One of my favorite parts of going to the movies is sitting back and enjoying a film while ruining my appetite with soda and popcorn — but I was too nervous to get any of it that night. I took a look around, and not a single person in the press section had what would even remotely resemble a snack.
They just sat there in silence, stone-faced, staring at the blank screen with a notepad and pen in hand, waiting for the lights to dim to officially kick off the countdown to when they were allowed to leave. It depressed me to no end — these (mostly) men looked as if they were chained to the seat and about to be shown an orientation film on how to correctly slaughter a horse.
And this was before a movie that was supposed to be funny.
As I looked around, I remembered why I had avoided becoming a film critic for so long: reviewing movies sucks all the fun out of them.
Years of film school have already desensitized me to a lot of things about movies. I don’t get scared because I know all the tricks. I can’t watch a huge action scene without wondering how many cameras and extra days they needed to film it. I can’t watch a comedy without wondering how much of the dialogue is ad-libbed and how many times the actors ran the scene before they got it right. Those were the things that caught my attention in the first place. Now, sitting in this theater, I actually had to start picking these movies apart from the opening credits to the end titles. I was forced to start looking for specific reasons on why it was good or why it was terrible.
People were actually going to take my word on whether or not to see a movie. That’s a lot of pressure.
I always told myself I never wanted to be a film critic because I have a hard enough time simply sitting back and enjoying anything already. Reviewing films was always a last resort, Hail Mary, nothing-else-has-panned-out direction. It was something to fall back on when every other possible choice was gone, and I was going to stick by it. Then my editor dangled a paycheck and a press pass in front of me, and I snatched it up without thinking twice.
I had begun my ascent up the ladder that every other Harry Knowles wannabe has climbed at one point or another — but at least I had a legitimate outlet for my reviews in The Daily Utah Chronicle. I was one better than the millions of anonymous bloggers on the Internet, and that was going to have to do.

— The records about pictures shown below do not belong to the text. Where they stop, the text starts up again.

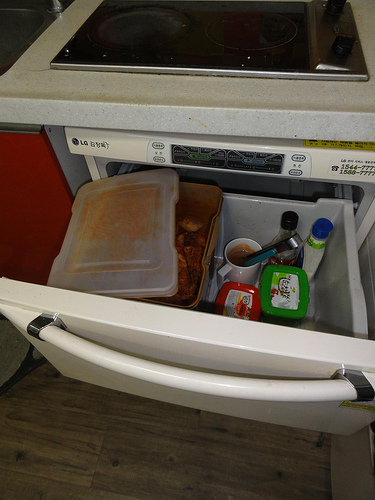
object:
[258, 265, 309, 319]
container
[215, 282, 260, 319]
top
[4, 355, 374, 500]
floor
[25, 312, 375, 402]
handle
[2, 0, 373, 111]
top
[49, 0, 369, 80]
cooktop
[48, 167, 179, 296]
top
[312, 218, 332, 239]
cap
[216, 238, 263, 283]
mug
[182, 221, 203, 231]
meat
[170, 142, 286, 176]
panel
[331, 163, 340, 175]
symbol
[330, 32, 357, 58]
knob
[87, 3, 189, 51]
burner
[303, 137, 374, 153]
sticker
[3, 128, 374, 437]
fridge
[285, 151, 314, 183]
buttons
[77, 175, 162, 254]
sauce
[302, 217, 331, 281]
bottle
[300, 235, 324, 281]
dressing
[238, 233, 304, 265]
tongs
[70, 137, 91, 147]
lg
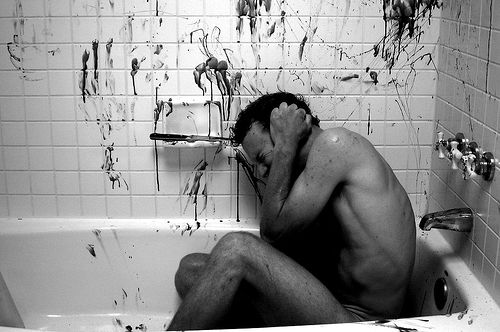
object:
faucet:
[464, 151, 497, 182]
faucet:
[419, 205, 476, 235]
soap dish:
[157, 97, 227, 155]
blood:
[77, 49, 94, 98]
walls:
[429, 0, 499, 304]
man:
[164, 90, 420, 331]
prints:
[79, 50, 91, 105]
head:
[227, 91, 321, 182]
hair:
[229, 91, 321, 149]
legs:
[164, 231, 351, 330]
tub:
[1, 216, 497, 332]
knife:
[145, 130, 227, 143]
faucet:
[435, 133, 462, 155]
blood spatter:
[78, 46, 92, 97]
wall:
[3, 2, 427, 218]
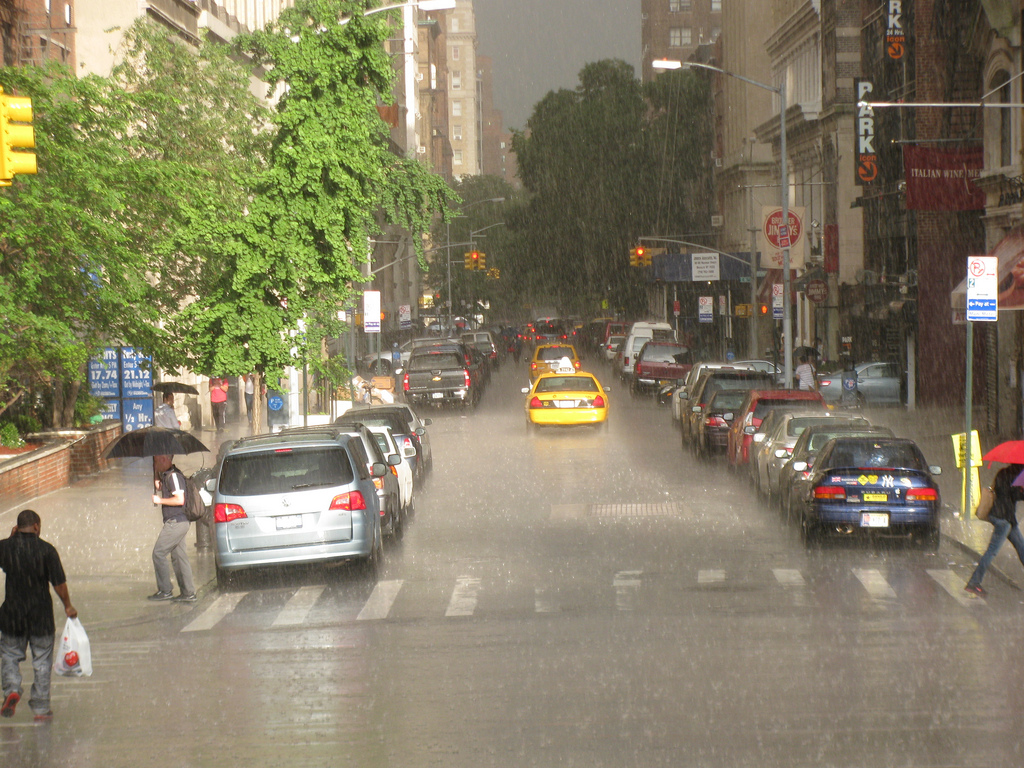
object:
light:
[2, 74, 52, 191]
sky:
[480, 1, 632, 66]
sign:
[846, 46, 910, 288]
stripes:
[160, 526, 1006, 641]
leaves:
[104, 4, 455, 379]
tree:
[2, 1, 104, 450]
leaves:
[176, 173, 378, 275]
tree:
[103, 0, 466, 425]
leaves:
[135, 44, 214, 152]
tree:
[138, 0, 408, 384]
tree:
[0, 0, 133, 430]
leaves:
[317, 24, 397, 124]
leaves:
[570, 67, 642, 178]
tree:
[507, 54, 649, 294]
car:
[361, 415, 454, 513]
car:
[677, 325, 786, 468]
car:
[526, 336, 594, 376]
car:
[180, 404, 397, 586]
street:
[23, 338, 1014, 767]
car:
[798, 428, 940, 554]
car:
[504, 353, 616, 432]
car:
[515, 331, 583, 375]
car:
[384, 336, 494, 414]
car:
[616, 325, 685, 392]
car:
[625, 341, 693, 400]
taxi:
[515, 331, 598, 375]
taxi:
[515, 307, 610, 374]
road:
[474, 415, 739, 720]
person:
[135, 435, 223, 626]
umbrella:
[88, 424, 220, 460]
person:
[5, 497, 96, 744]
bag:
[46, 603, 107, 683]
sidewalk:
[0, 372, 428, 764]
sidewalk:
[617, 307, 1022, 579]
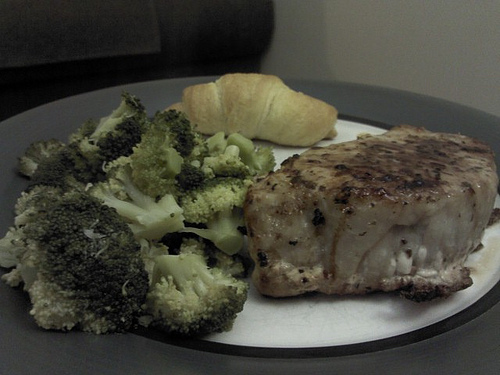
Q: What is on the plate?
A: Meat.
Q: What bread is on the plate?
A: Croissant.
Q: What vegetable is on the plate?
A: Broccoli.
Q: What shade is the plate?
A: White.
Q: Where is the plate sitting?
A: Table.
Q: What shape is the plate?
A: Round.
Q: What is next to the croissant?
A: Meat.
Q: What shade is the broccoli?
A: Green.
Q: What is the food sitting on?
A: Plate.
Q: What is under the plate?
A: Table.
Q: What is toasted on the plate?
A: Croissant.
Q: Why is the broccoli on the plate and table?
A: Plate is too small.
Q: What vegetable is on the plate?
A: Broccoli.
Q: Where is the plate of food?
A: A gray table.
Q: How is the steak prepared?
A: Grilled.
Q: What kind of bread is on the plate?
A: Croissant.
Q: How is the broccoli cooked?
A: Steamed.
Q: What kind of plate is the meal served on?
A: Styrofoam.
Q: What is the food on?
A: Plate.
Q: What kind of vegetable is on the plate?
A: Broccoli.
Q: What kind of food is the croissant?
A: Bread.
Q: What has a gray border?
A: Plate.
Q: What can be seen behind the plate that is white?
A: Wall.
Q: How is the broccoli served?
A: Cooked.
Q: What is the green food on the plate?
A: Broccoli.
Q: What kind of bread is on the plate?
A: Croissant.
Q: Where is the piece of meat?
A: On a white plate.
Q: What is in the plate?
A: Food.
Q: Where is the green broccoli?
A: In the plate.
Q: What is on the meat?
A: Pepper.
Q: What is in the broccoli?
A: Florets.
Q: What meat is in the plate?
A: A slice of boneless pork.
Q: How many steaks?
A: 1.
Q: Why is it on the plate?
A: To eat.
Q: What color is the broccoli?
A: Green.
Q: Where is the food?
A: On the plate.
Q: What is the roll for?
A: To eat.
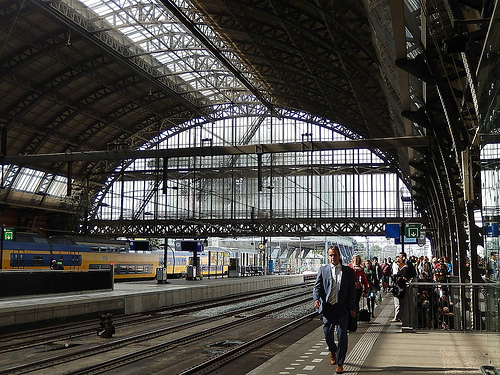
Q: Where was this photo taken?
A: Subway station.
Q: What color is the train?
A: Blue and yellow.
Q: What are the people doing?
A: Waiting for the train.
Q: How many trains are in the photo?
A: 1.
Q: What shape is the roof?
A: Semi-circle.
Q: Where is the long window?
A: In the domed ceiling.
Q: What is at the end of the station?
A: A large window.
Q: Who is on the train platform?
A: People are on the platform.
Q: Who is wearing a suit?
A: The man walking.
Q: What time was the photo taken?
A: Photo was taken during the day.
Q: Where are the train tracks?
A: The train tracks are in the photo.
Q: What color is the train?
A: The train is yellow and blue.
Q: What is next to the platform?
A: The train is next to the platform.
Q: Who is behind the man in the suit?
A: A woman is behind the man.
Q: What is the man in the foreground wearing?
A: Suit and tie.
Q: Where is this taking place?
A: Train station.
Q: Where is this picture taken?
A: A train station.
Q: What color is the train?
A: Yellow.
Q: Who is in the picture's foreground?
A: A man.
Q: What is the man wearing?
A: A suit.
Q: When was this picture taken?
A: Daytime.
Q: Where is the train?
A: On the train tracks.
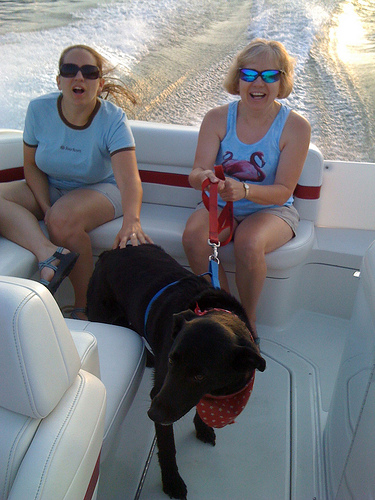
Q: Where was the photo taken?
A: It was taken at the ocean.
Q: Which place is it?
A: It is an ocean.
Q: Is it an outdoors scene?
A: Yes, it is outdoors.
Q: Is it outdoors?
A: Yes, it is outdoors.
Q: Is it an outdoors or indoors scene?
A: It is outdoors.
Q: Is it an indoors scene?
A: No, it is outdoors.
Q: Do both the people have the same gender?
A: Yes, all the people are female.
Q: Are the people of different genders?
A: No, all the people are female.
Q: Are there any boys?
A: No, there are no boys.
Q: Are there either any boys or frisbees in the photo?
A: No, there are no boys or frisbees.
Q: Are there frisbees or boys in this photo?
A: No, there are no boys or frisbees.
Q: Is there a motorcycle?
A: No, there are no motorcycles.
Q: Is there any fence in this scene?
A: No, there are no fences.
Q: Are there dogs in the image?
A: Yes, there is a dog.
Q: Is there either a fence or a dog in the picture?
A: Yes, there is a dog.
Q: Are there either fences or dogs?
A: Yes, there is a dog.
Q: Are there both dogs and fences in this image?
A: No, there is a dog but no fences.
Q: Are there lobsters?
A: No, there are no lobsters.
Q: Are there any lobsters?
A: No, there are no lobsters.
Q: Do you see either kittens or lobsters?
A: No, there are no lobsters or kittens.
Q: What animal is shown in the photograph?
A: The animal is a dog.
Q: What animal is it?
A: The animal is a dog.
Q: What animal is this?
A: This is a dog.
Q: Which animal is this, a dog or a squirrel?
A: This is a dog.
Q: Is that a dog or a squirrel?
A: That is a dog.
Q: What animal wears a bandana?
A: The dog wears a bandana.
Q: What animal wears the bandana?
A: The dog wears a bandana.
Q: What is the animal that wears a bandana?
A: The animal is a dog.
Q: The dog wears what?
A: The dog wears a bandana.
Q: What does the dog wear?
A: The dog wears a bandana.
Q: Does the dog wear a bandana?
A: Yes, the dog wears a bandana.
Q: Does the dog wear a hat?
A: No, the dog wears a bandana.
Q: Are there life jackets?
A: No, there are no life jackets.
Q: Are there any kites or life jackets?
A: No, there are no life jackets or kites.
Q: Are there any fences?
A: No, there are no fences.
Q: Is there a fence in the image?
A: No, there are no fences.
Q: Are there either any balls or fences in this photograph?
A: No, there are no fences or balls.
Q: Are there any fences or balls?
A: No, there are no fences or balls.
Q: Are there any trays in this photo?
A: No, there are no trays.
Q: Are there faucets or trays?
A: No, there are no trays or faucets.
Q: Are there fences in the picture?
A: No, there are no fences.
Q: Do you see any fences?
A: No, there are no fences.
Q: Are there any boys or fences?
A: No, there are no boys or fences.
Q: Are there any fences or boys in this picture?
A: No, there are no boys or fences.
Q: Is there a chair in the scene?
A: Yes, there is a chair.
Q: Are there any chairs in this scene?
A: Yes, there is a chair.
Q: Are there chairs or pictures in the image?
A: Yes, there is a chair.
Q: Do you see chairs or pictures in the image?
A: Yes, there is a chair.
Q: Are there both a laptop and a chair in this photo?
A: No, there is a chair but no laptops.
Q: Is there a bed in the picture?
A: No, there are no beds.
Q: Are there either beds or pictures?
A: No, there are no beds or pictures.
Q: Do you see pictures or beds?
A: No, there are no beds or pictures.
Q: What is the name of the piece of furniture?
A: The piece of furniture is a chair.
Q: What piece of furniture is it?
A: The piece of furniture is a chair.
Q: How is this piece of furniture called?
A: This is a chair.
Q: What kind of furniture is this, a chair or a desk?
A: This is a chair.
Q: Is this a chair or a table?
A: This is a chair.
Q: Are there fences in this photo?
A: No, there are no fences.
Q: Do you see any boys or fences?
A: No, there are no fences or boys.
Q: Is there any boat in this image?
A: Yes, there is a boat.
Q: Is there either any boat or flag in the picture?
A: Yes, there is a boat.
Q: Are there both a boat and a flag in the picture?
A: No, there is a boat but no flags.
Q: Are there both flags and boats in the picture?
A: No, there is a boat but no flags.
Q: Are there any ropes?
A: No, there are no ropes.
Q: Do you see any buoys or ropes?
A: No, there are no ropes or buoys.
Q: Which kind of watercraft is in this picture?
A: The watercraft is a boat.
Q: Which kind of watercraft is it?
A: The watercraft is a boat.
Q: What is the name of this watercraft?
A: This is a boat.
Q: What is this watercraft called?
A: This is a boat.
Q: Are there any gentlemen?
A: No, there are no gentlemen.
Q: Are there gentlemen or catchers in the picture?
A: No, there are no gentlemen or catchers.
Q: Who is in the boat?
A: The lady is in the boat.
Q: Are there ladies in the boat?
A: Yes, there is a lady in the boat.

The more I started thinking about it, though, the more I started enjoying what being a film critic for a newspaper entails. I got to see movies before they were released for free, and I got to combine two of my favorite things in the world — writing and film.
I decided to enjoy being a newspaper film critic while I had the chance. Enjoy it because in this new Internet age, newspapers are laying off film critics left and right, and I might not have the opportunity to journey down that nothing-else-has-panned-out direction in the future.